▸ **Source extract**

#####

I have quoted at some length and traced some connections between the people concerned, to give you a flavour of the group which moved in and out of Mrs Owen’s flat, a group in which Eric Abbott himself was partly formed. They shared a deep commitment to prayer, a broad, unfussy catholic understanding of the church, and a concern for the inner life as the primary locus of spirituality. This concern for inwardness ran all the way through Leslie Owen’s own life and teaching. He described the purpose of a theological college as being “to teach men to pray theologically”. Eric Abbott in writing about him after his death said that when he succeeded Leslie Owen as Warden, his college was outstanding in its theology, devotion and discipline. It is not a tradition which shaped many theologians or church leaders, but it produced first class parish priests. Leslie Owen, it was said, “met students at the heart of their vocation, the revealer ... of the hard simplicity, the single mindedness, of discipleship”.

That is the tradition I was privileged to glimpse at a formative stage in my own ministry, and which Eric Abbott himself had inherited. It has now become deeply unfashionable, and has been the subject of some quite sharp criticism in previous lectures in this series.

#####

▸ **Records supplied**
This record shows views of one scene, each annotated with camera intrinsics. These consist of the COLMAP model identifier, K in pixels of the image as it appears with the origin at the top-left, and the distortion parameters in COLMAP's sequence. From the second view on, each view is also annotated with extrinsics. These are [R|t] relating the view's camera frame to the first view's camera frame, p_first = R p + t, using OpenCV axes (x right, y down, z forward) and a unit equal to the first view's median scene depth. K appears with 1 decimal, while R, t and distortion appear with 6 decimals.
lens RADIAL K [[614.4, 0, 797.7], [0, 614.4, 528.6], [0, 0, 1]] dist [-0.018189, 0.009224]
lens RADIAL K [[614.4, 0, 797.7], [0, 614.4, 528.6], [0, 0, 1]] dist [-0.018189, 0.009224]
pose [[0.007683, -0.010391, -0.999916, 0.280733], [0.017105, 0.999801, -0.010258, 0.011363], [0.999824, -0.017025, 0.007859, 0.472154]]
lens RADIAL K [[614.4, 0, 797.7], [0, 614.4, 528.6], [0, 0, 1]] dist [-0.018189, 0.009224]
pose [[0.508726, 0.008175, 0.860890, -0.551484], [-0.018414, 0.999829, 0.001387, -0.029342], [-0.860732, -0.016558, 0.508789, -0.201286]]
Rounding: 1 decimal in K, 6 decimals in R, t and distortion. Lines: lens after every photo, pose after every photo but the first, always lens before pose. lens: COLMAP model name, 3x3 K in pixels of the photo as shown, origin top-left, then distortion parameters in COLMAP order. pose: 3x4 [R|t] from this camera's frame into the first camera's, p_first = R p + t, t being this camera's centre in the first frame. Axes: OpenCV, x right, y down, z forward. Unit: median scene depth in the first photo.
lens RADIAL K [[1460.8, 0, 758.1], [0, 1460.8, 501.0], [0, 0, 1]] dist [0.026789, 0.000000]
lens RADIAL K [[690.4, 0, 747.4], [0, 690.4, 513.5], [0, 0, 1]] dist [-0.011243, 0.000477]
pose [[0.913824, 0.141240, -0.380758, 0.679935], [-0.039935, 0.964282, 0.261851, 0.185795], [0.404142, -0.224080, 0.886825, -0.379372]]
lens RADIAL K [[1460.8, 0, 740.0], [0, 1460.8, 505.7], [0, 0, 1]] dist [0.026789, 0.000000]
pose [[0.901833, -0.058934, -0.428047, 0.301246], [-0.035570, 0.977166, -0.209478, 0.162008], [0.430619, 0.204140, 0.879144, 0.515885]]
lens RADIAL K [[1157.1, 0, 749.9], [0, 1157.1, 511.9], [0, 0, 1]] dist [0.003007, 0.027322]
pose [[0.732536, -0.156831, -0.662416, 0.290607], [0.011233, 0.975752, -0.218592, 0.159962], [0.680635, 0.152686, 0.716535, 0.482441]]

#####

▸ **What is being asked**
Write out the lecture excerpt verbatim, starting at the words "That is the" and ending after "in this series.". The lines above have no connection to the lecture excerpt.

▸ **Task response**
That is the tradition I was privileged to glimpse at a formative stage in my own ministry, and which Eric Abbott himself had inherited. It has now become deeply unfashionable, and has been the subject of some quite sharp criticism in previous lectures in this series.